今大会は北海道in札幌実行委員会(東出輝一大会長)の主催で、北海道を始め札幌市、札幌市教育委員会、苫小牧市、江別市など5市3町1村、北海道新聞社やテレビ局5社、㈱EM研究所、全国EM普及協会、EMボカシネットワーク北海道支部、公益財団法人自然農法国際研究開発センターなどが後援しました。大会長の東出氏は新篠津村村長で、EM技術を取り入れたクリーン農業の先進地としての同村の豊富な事例が村職員によって発表されました。
食糧供給地として
来賓挨拶では北海道知事代理で農政部食の安全推進局の土屋俊亮局長が、「北海道は我が国の食糧供給地として生産性の高い農業が営まれています。有機資材による土づくりは環境への負荷が少なく、クリーン農業は今日の北海道農業のスタンダードになりつつある」と述べました。ツルネン・マルティ参議院議員は、6年前に超党派で議員立法化した有機農業推進法に触れて、「基本方針の見直しの時期に来ています。有機農業推進に今後も継続して取り組んでいきたい」と語りました。
未来を復興するEM技術
続いて、行政、農業、酪農、教育、福祉の分野から5人が事例発表を行いました(要旨別掲)。最後に講評・講演を行った比嘉照夫教授は、「東日本大震災や放射能汚染問題などで明るい希望を持てない未来、壊れている未来を今から意識して復興しなければならない。世界中でEM散布するイメージをみんなで持とう!」と呼びかける一方、「放射能の除染では、EMを活用して低減化するモデルを福島でつくっている。(失われつつある)未来を今から復興するという自覚を持って各分野でチャレンジして欲しい」と結びました。
また、比嘉教授は開会にあたっての挨拶の際に今回作成された150余ページから成る事例集に触れて、「豊富な事例と実績を納めた最高の事例集になりました」と讃えました。さらに、大会会長に東出新篠津村村長を迎えたことにも触れ、「新篠津村は平成6年からEM技術を取り入れた未来に向けた農業に取り組んでいる。このように行政と民の協力体制が維持されているのは、北海道EM普及協会の民主的な運営によるものです」と同関係者の労をねぎらいました。
なお、次回の同大会は平成25年に宮城県七ヶ浜町で開催される予定です。七ヶ浜町は、東日本大震災で津波により町の面積の約4分の1が浸水しましたが、復旧・復興に行政主導でEM技術が活用されていることが知られています。大会終了後行われた懇親会で相沢孝弘東北EM普及協会会長は、「EM活用で甦った町で皆さんをお待ちしています」と力強く宣言しました。
※第17回全国EM技術交流会北海道大会in札幌の優良事例を掲載した事例集(1000円)の問い合わせ先は、北海道EM普及協会(Tel:011−898−9898)。
事例発表要旨
比嘉教授講評 新篠津村はEM技術を活用したシステムはすでに完成しているが、村丸ごとEM散布すればシステム的にさらなるグレードアップが図れる。
比嘉教授講評 チャレンジすることでEMに出会って、自然の良さプラス自分たちの理想をプラスしていて行く気概がある。

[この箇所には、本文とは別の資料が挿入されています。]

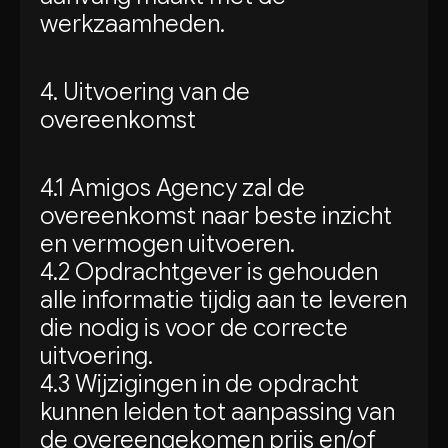
werkzaamheden.
4. Uitvoering van de
overeenkomst
4.1 Amigos Agency zal de
overeenkomst naar beste inzicht
en vermogen uitvoeren.
4.2 Opdrachtgever is gehouden
alle informatie tijdig aan te leveren
die nodig is voor de correcte
uitvoering.
4.3 Wijzigingen in de opdracht
kunnen leiden tot aanpassing van
de overeengekomen prijs en/of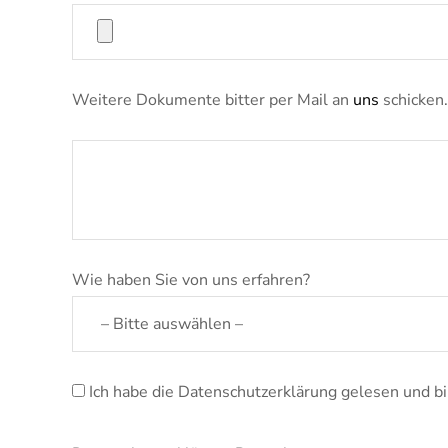
Weitere Dokumente bitter per Mail an
uns
schicken.
Wie haben Sie von uns erfahren?
Ich habe die Datenschutzerklärung gelesen und b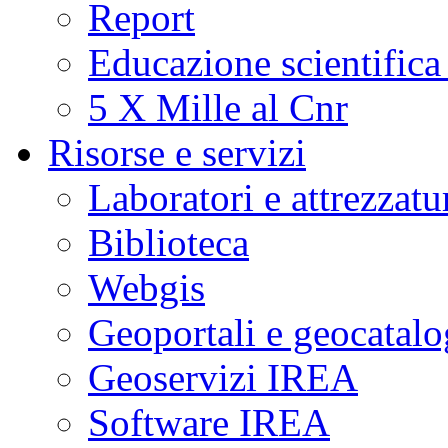
Report
Educazione scientifica
5 X Mille al Cnr
Risorse e servizi
Laboratori e attrezzatu
Biblioteca
Webgis
Geoportali e geocatal
Geoservizi IREA
Software IREA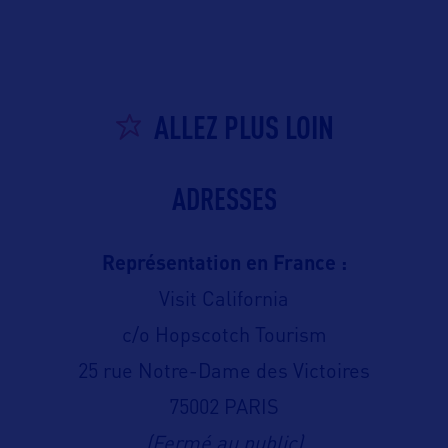
ALLEZ PLUS LOIN
ADRESSES
Représentation en France :
Visit California
c/o Hopscotch Tourism
25 rue Notre-Dame des Victoires
75002 PARIS
(Fermé au public)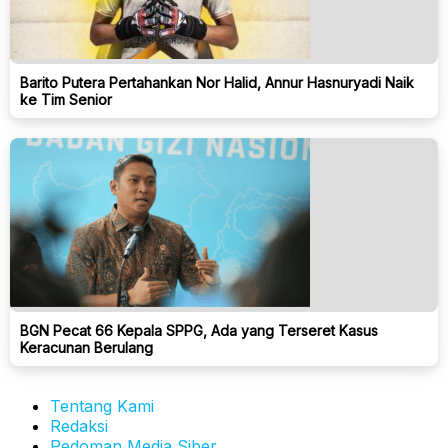
Barito Putera Pertahankan Nor Halid, Annur Hasnuryadi Naik
ke Tim Senior
BGN Pecat 66 Kepala SPPG, Ada yang Terseret Kasus
Keracunan Berulang
Tentang Kami
Redaksi
Pedoman Media Siber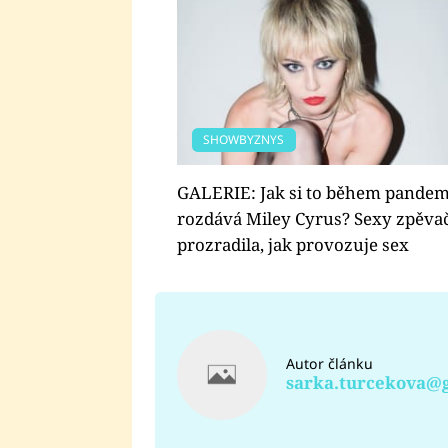
SHOWBYZNYS
GALERIE: Jak si to během pandem
rozdává Miley Cyrus? Sexy zpěva
prozradila, jak provozuje sex
Autor článku
sarka.turcekova@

発想が豊かだから、いかにしてEMを使うかを知り、パターン化しない農業を実現している。
比嘉教授講評 乳牛1頭から1万kgの乳量は夢のまた夢のことなのに実現している小泉さんに脱帽です。EMを使ったシンプル酪農こそが究極な酪農経営の姿と言えます。規模を拡大して米国と同じ農業をやろうとすると苦しいが、いろいろな機能を持った農家はTPPの対象にならない。牛の出すメタンガスは全人類が出すメタンガスより多い。EMを与えると75%減少することがドイツの研究所の研究で分かった。小泉さんには限界突破にチャレンジして欲しい。

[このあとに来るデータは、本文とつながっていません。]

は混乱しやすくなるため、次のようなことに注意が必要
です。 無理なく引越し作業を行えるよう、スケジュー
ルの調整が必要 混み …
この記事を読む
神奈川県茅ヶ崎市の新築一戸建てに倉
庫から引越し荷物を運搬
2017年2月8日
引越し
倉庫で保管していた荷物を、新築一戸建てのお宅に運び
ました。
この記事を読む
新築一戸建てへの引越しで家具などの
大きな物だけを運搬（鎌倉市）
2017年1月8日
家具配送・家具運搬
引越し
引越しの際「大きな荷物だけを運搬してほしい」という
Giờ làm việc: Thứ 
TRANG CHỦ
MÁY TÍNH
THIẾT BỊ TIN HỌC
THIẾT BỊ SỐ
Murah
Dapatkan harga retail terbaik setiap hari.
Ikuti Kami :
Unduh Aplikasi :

比嘉教授講評 小学校の子どもたちが地域の環境浄化に関心を持ち、地域と関わって成長していく。あらゆる問題を解決する知恵と創造力を持つた子どもたちを教育している。これこそ生きた教育です。
比嘉教授講評 障害を持った人々が社会の役割を持つためには自立をめざさなければならない。自立を通して障害者の位置づけが確立される。北海道の場合、社会の中で責任を果たせるようになる一歩手前まで来ている。今日の発表はその可能性を示唆している。